Advanced search

Message boards : Graphics cards (GPUs) : CUDA does not suspend

Author Message
Controlix
Send message
Joined: 13 Dec 08
Posts: 3
Credit: 136,056
RAC: 0
Level

Scientific publications
watwatwat
Message 5542 - Posted: 12 Jan 2009 | 19:31:46 UTC

When I leave my laptop for a couple of minutes and the CUDA task starts working, then I come back to work, it takes 50% of my cpu performance on my dual core cpu. Screen updates lag, so it is practically impossible to work.
In the boinc manager I see that the GPUGRID task still takes cpu time.
When I suspend the task manually, it still continues running.
The only thing that helps is to shutdown the boinc manager. That stops all tasks and I can work normally again.
Any idea what goes wrong or what I can do make this work?

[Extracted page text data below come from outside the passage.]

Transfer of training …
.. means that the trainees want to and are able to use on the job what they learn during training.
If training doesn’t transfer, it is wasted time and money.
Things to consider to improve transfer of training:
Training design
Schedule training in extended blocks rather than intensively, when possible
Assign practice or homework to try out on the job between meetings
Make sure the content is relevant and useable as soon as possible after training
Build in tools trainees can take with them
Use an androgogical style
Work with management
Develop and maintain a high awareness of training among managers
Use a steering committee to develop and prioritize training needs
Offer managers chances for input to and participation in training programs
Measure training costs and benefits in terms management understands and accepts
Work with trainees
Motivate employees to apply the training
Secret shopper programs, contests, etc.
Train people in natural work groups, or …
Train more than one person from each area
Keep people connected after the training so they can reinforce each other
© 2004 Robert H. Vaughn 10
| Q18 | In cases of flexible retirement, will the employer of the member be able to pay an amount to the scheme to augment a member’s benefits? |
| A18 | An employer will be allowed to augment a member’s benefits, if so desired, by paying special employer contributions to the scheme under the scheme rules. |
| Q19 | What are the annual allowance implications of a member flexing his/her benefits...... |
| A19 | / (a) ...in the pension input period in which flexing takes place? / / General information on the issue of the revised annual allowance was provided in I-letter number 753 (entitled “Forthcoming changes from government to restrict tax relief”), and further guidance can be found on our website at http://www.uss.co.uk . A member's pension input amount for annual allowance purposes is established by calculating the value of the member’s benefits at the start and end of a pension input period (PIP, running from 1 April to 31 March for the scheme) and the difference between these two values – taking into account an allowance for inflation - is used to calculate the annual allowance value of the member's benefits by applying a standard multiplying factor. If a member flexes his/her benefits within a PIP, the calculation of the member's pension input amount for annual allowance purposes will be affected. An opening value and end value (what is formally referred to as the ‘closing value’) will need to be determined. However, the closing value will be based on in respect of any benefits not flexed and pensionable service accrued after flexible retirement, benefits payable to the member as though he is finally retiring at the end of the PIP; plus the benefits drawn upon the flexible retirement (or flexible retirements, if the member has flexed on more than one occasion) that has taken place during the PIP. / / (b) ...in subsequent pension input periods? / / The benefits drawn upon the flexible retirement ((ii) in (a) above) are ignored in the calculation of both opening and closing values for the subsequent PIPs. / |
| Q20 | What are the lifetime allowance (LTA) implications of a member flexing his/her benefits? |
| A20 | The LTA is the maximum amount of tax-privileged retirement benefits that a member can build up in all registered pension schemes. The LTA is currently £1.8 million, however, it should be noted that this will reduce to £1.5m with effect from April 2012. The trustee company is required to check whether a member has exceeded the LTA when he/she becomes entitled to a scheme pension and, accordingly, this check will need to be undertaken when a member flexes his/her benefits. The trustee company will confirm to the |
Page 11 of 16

Is there any additional info that can help you?

Profile Bender10
Avatar
Send message
Joined: 3 Dec 07
Posts: 167
Credit: 8,368,897
RAC: 0
Level
Ser
Scientific publications
watwatwatwatwatwatwat
Message 5550 - Posted: 12 Jan 2009 | 20:26:28 UTC - in response to Message 5542.

If you would like some help, We will need more information (os, gpu etc) on your system, and the BOINC and nVidia driver version you are using.



Sadly, Other people (most likely from the Public Relations Dept...) will be around shortly that will not need that information, as they will most likely just be telling you that 'their' system runs fine, and they are racking up credits like crazy, and it's too bad you have a problem...


Disclaimer: The opinions expressed here are the views of the writer and do not necessarily reflect
the views and opinions of the GPUgrid project, or any of the volunteer members that have already posted....

____________


Consciousness: That annoying time between naps......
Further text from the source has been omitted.